| The problem |
A word-for-word copy of the data, pictures excluded, is what this task asks for.
☆ ☆ ☆
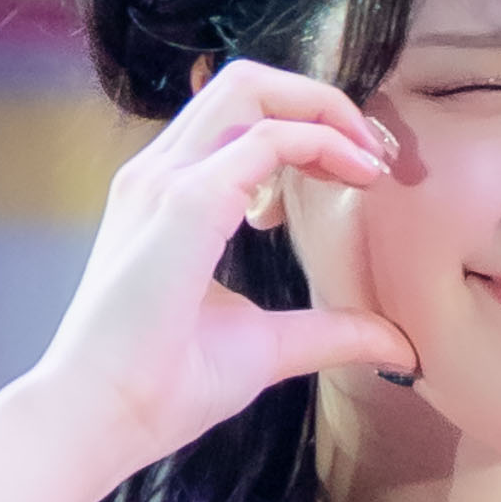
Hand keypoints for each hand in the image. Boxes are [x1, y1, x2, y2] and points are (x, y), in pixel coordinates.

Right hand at [32, 61, 413, 475]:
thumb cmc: (165, 385)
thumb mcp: (267, 346)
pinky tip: (357, 176)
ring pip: (250, 90)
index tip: (359, 175)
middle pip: (246, 85)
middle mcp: (162, 173)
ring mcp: (166, 181)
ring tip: (370, 160)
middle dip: (319, 101)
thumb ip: (330, 332)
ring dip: (321, 110)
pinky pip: (265, 140)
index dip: (308, 129)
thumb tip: (397, 343)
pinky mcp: (184, 203)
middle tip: (373, 154)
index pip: (240, 121)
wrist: (103, 417)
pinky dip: (319, 143)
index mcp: (170, 195)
☆ ☆ ☆
| Result of the exercise |
Hand keypoints for each hand in the image. Boxes are [x1, y1, x2, y2] and points are (x, y), in pixel coordinates.

Right hand at [32, 61, 413, 475]:
thumb cmc: (165, 385)
thumb mcp: (267, 346)
pinky tip: (357, 176)
ring pip: (250, 90)
index tip: (359, 175)
middle pip: (246, 85)
middle mcp: (162, 173)
ring mcp: (166, 181)
ring tip: (370, 160)
middle dip: (319, 101)
thumb ip: (330, 332)
ring dip: (321, 110)
pinky pip: (265, 140)
index dip: (308, 129)
thumb tip: (397, 343)
pinky mcp: (184, 203)
middle tip: (373, 154)
index pip: (240, 121)
wrist: (103, 417)
pinky dip: (319, 143)
index mcp: (170, 195)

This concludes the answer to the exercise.